With regards to economic prosperity, I have something similiar to that “good, fast, cheap” rule. I call it “Orwell’s Rule for Economic Prosperity” which says “Rules, Leaders, People: Pick at least two.” If a country has good rules, good leadership and good people then its prosperity is guaranteed. That much is clear. But at the very least, you must have two of the three to have any hope of being prosperous.
Rules are very important. Countries differ in all sorts of ways that are salient in various contexts but when it comes to economic properity, rules make the difference. Rules that deny people freedom are bad rules.
Good leadership matters. Deng Xiaoping rescured China from the calamity it was because of Mao Zedong’s disastrous leadership. A country that is cursed with poor leadership is usually a basket case. More about leadership in a bit.
Then there’s the people. If the people value virtue, freedom, honor and responsibility, and are industrious, honest and just, then they are likely to be prosperous. That’s the influence of culture and history on properity.
I think a country has to have at least two of the three — right rules, competent leaders, good people — for it to have a shot at prosperity. Of course, they are not all independent variables. Rules are generally made by the leaders; leaders are chosen by the people; and people determine their culture as much as they are molded by their culture.
As you may already know, I believe that it’s the constitution of a country that profoundly determines how the economy turns out. But we have to remember that a constitution is a piece of paper with words on it. If the people don’t have respect for the ideas encoded, it’s not worth the paper.
Still the three variables are not rigidly tied and there’s some residual degree of freedom among them. I like the example of Lee Kuan Yew’s Singapore. Right rules and competent leadership. It mattered little whether the people were good or not; Singapore advanced. Same with Hong Kong. Rules made and administered by the competent British administrator Cowperthwaite, and Hong Kong worked like a charm.
The US at its founding had great leaders and the crafted the best rules imaginable at that time. From an insignificant little European outpost in North America, it became the greatest nation the world has ever known.

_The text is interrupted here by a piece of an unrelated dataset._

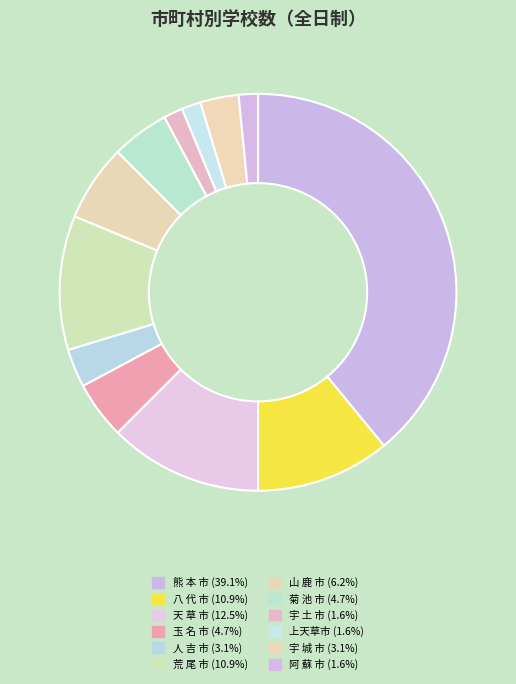

Is there any slice that represents more than half of the pie?

No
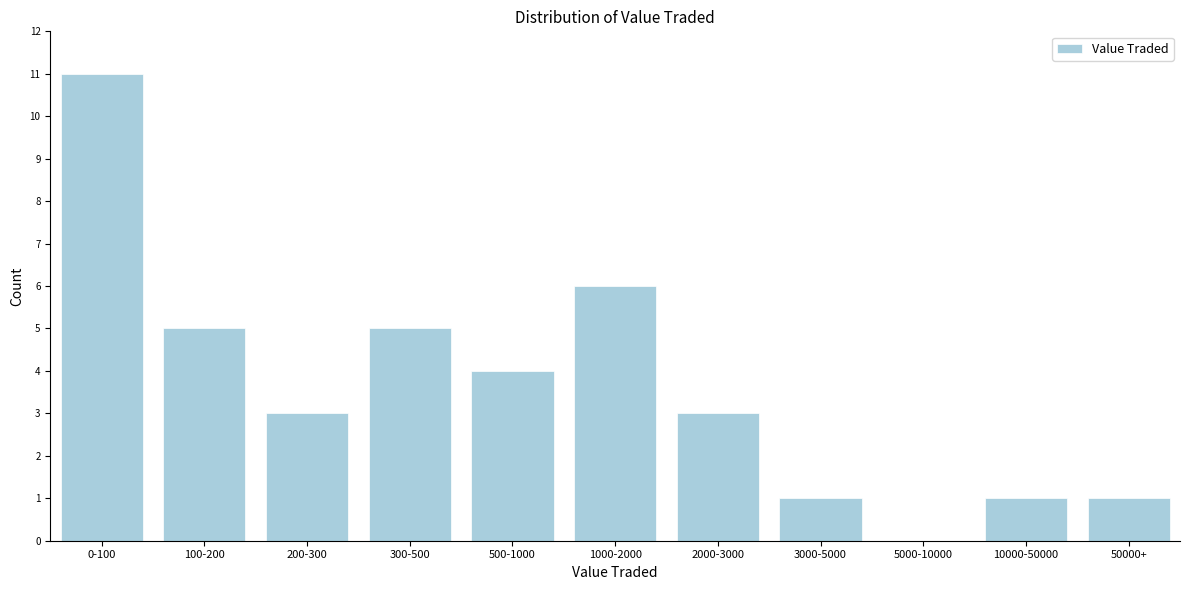

Reading left to right, what are all the values shown in this chart?

0-100=11	100-200=5	200-300=3	300-500=5	500-1000=4	1000-2000=6	2000-3000=3	3000-5000=1	5000-10000=0	10000-50000=1	50000+=1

I have always maintained that good leaders are a matter of luck. It’s a random draw. If you draw too many poor hands, you lose regardless of how good a player you are. More strictly, if you draw too many consecutive poor hands, you lose. I like a story Rory Sutherland told Russ Roberts in an EconTalk episode that illustrates the point. Here’s a slightly edited version:
There’s a guy called Francis Fulford. His family have occupied the same 10,000 acres in Devonshire that was given to them in something like 1240. And he’s inherited this, and the family still owns it, and they still own the house there by direct descent over about 800 years. And they asked him how on earth he’d managed this achievement. And he points up to the ancestral portraits and says- “Well, if I go back to my ancestors, we’ve had loads of idiots. We’ve had drunken idiots, we’ve had gambling idiots, philandering idiots, idiots who get in prison for treason. But we’ve never had two in a row.“
If you have an idiot for a leader once in a while, the enterprise continues to survive because the damage done by the occasional idiot is repaired by the good leaders. But if you have idiots in a row, it spells disaster.
India has had the misfortune of bad rules — the one’s that were right for British colonial India but totally wrong for a free country. Then there was the problem of a continuous series of idiot leaders — Gandhi, Nehru, Indira, Rajiv, Singh (Maino’s proxy), and epitomizing in concentrated form the worst aspects of the entire lot of previous worthless leaders is the current fellow.
Orwell’s Rule is harsh. India never had a chance.